В наш секулярный век специалистов, склонных к интерпретациям подобного рода, не так уж много. Именно поэтому столь ценными представляются аналитические опыты русского богослова Александра Шмемана (1921-1983). Окончивший Православный богословский институт в Париже, учившийся у С. Булгакова, А. Карташева, Б. Вышеславцева, К. Мочульского, разносторонне образованный, влюбленный в литературу, предпочитавший чтение всем прочим формам заполнения досуга, о. Александр оставил множество интереснейших мыслей, тонких наблюдений, касающихся как отдельных писателей, русских и западных, так и всего литературного процесса в целом. Ими наполнены его дневники, изданные в России в 2005 году[1].

Необычайно много читая, Шмеман особенно любил мемуары, дневники, переписки, жизнеописания как священнослужителей, так и людей сугубо светских, как православных, так и католиков, протестантов и даже неверующих. Его всерьез интересовали автобиографические тексты «с обратным знаком», принадлежащие умным, талантливым, честным в своих самооценках атеистам. Он видел несомненную пользу таких сочинений в том, что они способны вводить читателя в такие миросозерцательные лабиринты, куда редко удается проникнуть теоретикам-гуманитариям. Примечательно, что картины живой жизни человеческой души, заплутавшей в смыслах бытия, вызывали у него несравнимо больший интерес, чем абстрактные рассуждения о «высоких материях» иных ученых мужей. Кого-то может шокировать признание Шмемана в том, что на него нагоняли неимоверную тоску сочинения многих отцов и учителей церкви и что важное место в жизни его души и духа занимали, кроме самых разных дневников и биографий, также русская и французская поэзия и проза. Он признавался: «Я не люблю «идейной» литературы: философии, богословия и т. д. Не люблю потому, думаю, что ощущаю ее ненужной мне, моему видению жизни и религиозному опыту. Идеям и идеологиям предпочитаю конкретное, живое, единичное. Так, всю жизнь читал о французских модернистах, но интересуют меня они как люди, а не их идеи <...> Никакие «общие идеи» не объясняют реальности и потому, в сущности, не нужны…» (21 мая 1975)[2].
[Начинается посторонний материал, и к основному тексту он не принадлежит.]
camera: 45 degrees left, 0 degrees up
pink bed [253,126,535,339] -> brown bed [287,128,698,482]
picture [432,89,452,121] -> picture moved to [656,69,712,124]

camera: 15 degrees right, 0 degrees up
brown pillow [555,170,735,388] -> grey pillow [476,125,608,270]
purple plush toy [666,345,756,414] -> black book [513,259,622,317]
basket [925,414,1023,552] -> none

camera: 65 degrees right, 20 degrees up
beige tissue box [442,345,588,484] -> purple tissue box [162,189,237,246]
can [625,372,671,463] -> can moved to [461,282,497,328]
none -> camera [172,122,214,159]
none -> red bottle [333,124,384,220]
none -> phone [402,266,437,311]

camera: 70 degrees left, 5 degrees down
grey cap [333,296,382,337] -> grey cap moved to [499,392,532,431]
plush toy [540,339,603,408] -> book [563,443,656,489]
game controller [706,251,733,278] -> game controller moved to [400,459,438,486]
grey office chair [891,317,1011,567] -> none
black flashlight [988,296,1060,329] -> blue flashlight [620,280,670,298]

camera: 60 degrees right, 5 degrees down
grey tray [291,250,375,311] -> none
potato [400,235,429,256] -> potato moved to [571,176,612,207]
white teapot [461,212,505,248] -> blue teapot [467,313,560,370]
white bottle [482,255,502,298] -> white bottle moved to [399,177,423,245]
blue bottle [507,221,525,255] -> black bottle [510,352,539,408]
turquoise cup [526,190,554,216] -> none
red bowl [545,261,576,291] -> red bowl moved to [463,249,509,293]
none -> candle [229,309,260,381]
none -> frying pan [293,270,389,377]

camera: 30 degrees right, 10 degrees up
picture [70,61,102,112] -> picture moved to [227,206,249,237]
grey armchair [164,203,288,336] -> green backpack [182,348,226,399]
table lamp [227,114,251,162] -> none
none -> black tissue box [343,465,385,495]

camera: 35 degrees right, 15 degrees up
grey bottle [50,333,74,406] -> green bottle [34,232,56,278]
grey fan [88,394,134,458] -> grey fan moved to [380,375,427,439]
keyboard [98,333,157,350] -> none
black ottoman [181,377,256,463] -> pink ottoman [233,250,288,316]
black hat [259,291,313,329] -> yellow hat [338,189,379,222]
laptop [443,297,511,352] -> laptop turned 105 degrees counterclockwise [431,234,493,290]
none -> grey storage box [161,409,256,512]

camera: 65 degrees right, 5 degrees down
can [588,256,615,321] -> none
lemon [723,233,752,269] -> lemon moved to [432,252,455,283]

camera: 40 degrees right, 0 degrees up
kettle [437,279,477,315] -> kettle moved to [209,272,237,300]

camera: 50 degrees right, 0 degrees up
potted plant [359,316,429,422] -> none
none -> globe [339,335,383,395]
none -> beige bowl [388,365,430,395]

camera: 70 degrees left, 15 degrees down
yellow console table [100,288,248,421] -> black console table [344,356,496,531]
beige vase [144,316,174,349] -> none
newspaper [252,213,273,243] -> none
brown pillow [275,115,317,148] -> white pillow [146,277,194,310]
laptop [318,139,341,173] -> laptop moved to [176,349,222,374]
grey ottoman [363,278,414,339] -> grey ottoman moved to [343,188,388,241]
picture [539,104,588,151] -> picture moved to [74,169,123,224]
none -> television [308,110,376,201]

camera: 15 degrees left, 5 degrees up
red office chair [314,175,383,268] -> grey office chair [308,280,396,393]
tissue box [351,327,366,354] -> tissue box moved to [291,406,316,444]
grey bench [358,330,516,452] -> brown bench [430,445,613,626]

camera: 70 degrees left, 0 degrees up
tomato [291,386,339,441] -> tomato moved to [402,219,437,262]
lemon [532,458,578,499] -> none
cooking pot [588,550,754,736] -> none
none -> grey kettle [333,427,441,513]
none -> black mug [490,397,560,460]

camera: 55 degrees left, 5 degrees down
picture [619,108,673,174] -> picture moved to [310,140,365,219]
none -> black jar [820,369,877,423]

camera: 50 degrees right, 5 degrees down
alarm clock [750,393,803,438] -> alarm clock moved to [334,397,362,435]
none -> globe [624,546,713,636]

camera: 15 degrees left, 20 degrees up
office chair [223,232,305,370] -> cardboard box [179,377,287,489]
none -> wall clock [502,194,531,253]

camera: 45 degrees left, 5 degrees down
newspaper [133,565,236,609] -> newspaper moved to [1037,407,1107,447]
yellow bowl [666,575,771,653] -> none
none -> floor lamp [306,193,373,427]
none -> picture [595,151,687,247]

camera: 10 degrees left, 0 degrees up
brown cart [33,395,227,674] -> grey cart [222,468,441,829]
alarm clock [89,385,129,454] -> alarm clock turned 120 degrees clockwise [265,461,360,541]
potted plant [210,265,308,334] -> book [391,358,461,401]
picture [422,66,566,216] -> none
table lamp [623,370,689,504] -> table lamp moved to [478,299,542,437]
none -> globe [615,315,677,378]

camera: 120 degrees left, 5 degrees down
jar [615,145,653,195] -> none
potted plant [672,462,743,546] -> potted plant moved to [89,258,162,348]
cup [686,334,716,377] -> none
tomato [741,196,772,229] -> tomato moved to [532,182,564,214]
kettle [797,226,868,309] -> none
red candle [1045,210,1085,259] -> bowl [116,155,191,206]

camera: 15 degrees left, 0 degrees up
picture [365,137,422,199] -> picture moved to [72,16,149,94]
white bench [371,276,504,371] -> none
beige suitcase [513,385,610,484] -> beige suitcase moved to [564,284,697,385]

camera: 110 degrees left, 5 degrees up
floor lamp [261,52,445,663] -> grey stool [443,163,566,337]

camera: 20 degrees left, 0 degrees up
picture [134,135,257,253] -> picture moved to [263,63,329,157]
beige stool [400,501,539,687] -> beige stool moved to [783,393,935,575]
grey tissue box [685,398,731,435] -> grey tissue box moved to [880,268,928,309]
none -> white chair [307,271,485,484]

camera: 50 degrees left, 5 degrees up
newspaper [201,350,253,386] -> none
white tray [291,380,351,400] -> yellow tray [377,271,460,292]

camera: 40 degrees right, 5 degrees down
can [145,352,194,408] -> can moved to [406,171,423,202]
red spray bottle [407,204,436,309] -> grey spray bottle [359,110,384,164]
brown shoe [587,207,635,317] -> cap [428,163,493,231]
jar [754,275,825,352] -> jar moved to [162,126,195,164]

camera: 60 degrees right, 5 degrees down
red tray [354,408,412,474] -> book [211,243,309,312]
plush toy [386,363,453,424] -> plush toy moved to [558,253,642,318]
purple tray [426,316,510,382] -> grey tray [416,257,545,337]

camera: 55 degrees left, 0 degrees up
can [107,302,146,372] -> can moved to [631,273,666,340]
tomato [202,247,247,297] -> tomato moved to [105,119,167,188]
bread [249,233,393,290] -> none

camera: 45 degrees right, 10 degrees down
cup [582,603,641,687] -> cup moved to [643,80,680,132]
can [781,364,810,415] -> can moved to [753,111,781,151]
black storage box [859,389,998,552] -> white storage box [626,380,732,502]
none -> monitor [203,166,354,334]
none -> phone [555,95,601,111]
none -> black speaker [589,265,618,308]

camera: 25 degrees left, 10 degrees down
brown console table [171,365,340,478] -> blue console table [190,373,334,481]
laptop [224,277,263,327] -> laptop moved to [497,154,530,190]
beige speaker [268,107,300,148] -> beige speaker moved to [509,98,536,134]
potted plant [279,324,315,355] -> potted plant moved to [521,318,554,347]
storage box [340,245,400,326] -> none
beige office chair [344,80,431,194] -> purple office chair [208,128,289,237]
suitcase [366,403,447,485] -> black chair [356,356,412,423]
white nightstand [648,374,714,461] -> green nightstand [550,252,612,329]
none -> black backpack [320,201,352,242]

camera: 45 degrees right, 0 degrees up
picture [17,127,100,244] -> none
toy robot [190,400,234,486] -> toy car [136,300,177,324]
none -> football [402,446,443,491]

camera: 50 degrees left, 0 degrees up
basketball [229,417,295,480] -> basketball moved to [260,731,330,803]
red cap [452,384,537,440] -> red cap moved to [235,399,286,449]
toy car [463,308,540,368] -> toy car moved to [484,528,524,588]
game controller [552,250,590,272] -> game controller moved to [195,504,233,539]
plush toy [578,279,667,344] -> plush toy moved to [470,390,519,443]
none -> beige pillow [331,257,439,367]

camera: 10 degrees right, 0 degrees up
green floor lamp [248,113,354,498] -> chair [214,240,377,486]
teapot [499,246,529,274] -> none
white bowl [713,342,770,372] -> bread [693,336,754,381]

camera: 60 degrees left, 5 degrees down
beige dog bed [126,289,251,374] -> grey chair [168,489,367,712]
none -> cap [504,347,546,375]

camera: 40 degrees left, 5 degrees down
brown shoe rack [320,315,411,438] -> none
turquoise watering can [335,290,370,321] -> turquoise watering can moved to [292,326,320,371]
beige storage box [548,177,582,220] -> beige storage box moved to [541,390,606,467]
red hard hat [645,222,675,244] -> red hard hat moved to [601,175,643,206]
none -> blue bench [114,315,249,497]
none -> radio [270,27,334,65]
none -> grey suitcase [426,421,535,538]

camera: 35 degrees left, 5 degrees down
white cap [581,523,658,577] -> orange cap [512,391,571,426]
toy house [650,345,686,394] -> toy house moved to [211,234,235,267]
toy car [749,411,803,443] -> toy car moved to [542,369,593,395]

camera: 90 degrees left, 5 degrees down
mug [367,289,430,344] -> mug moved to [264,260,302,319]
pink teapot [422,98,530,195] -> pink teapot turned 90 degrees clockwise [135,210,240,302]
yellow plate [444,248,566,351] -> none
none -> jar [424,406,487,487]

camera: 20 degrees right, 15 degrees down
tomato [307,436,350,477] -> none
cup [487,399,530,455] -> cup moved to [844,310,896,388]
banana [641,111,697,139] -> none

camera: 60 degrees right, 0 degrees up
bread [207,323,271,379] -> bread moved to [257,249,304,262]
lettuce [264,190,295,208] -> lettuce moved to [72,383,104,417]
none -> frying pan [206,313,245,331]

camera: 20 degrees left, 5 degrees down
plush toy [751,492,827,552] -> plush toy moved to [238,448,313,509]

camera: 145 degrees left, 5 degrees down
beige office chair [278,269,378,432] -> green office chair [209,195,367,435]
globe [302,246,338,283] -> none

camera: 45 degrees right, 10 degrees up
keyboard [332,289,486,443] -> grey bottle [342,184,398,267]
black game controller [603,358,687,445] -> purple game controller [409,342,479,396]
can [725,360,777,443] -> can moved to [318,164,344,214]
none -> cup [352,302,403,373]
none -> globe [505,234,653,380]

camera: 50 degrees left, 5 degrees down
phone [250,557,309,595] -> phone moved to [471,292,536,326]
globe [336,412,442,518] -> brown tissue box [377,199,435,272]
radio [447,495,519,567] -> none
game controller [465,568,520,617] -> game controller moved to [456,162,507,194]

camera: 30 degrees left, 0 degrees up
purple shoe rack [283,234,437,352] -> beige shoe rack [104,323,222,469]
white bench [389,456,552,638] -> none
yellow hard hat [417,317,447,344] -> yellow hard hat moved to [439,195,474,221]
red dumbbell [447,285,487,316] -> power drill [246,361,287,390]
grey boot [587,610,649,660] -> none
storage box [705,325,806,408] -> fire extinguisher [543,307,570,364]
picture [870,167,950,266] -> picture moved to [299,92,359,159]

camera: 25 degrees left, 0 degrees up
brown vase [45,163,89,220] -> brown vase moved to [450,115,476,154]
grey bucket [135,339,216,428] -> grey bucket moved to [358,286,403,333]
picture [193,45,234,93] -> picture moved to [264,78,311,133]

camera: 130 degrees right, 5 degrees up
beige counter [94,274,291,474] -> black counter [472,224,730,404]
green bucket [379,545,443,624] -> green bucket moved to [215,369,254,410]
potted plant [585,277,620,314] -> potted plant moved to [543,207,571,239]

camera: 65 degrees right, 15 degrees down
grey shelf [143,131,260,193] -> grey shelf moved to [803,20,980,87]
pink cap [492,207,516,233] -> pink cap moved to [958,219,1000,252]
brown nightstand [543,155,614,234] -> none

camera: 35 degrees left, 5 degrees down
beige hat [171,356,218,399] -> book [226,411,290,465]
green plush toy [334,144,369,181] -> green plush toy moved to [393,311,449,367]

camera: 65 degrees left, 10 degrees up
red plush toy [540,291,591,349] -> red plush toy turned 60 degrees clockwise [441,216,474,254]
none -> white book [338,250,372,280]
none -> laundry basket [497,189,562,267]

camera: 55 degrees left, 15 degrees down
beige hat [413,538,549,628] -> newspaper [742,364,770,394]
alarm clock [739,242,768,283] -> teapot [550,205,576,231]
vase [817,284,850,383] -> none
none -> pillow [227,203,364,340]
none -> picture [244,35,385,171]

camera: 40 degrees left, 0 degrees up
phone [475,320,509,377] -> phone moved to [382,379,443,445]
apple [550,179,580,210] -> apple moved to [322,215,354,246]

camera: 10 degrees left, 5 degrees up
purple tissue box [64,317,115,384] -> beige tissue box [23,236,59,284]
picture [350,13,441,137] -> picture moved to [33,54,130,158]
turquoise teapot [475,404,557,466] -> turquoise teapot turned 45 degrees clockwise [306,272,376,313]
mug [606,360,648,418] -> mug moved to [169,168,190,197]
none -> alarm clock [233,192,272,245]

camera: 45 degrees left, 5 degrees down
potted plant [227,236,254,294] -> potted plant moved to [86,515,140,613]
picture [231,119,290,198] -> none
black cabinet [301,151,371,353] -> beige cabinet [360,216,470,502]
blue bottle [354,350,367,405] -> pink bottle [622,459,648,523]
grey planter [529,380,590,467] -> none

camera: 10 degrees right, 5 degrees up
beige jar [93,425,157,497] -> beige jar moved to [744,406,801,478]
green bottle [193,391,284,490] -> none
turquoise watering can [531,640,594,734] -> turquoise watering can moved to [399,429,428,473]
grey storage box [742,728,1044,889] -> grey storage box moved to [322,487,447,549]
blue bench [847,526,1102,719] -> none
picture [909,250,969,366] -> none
Шмеману присуще развитое в высшей степени умение оценивать прозаические и поэтические тексты не только в категориях эстетики и этики, но и в понятиях христианского богословия. Точнее, его оценки оказываются чаще всего интегральными, синтетичными, то есть одновременно и эстетическими, и нравственно-этическими, и богословскими. Это существенно повышает их значимость, придает им какую-то особенную глубину, почти афористичную ясность и чеканность. Его оценочные суждения, питаемые библейско-христианской ценностно-нормативной традицией, надежно защищены от проявлений неосновательного субъективизма и капризной «вкусовщины».

Будучи священнослужителем, профессором-богословом, более двух десятилетий возглавлявшим Свято-Владимирскую духовную семинарию в Нью-Йорке, о. Александр не писал трудов по теории литературы. Но очень много читая и будучи по складу своего ума интеллектуалом-аналитиком, наделенным необычайной проницательностью, тонким вкусом, даром слова, умением облекать самые сложные и глубокие мысли в блестящие литературные формы, он, как бы походя, превратил свои дневники в нечто вроде исследовательской лаборатории по теологии литературы, где образы и факты литературной жизни рассматривались в свете библейского духовного опыта, в христианских категориях греха и праведности, гибели и спасения, демонизма и святости.

Во всякой человеческой драме, коллизии, проблеме, запечатленной литературно-художественным или документально-биографическим текстом, Шмеман умел находить духовно-религиозную подоплеку. Скрытая или отчетливо проступающая, она была для него тем главным, что в наибольшей степени интересовало его и о чем он любил размышлять. Когда это была история атеиста, далекого от веры, никогда не думавшего о Боге, подменившего Его чем-то другим, то в таких случаях мысль Шмемана устремлялась по пути поиска скрытых механизмов и пружин такой подмены, анализа ее причин и конечных результатов. Его особо интересовали личности крупных писателей, погруженных в холодные темницы убежденного безверия, в чьем творчестве секулярность обретала вид темных всполохов демонизма, отчуждавшего их от высших принципов добра, от абсолютных ценностей и смыслов.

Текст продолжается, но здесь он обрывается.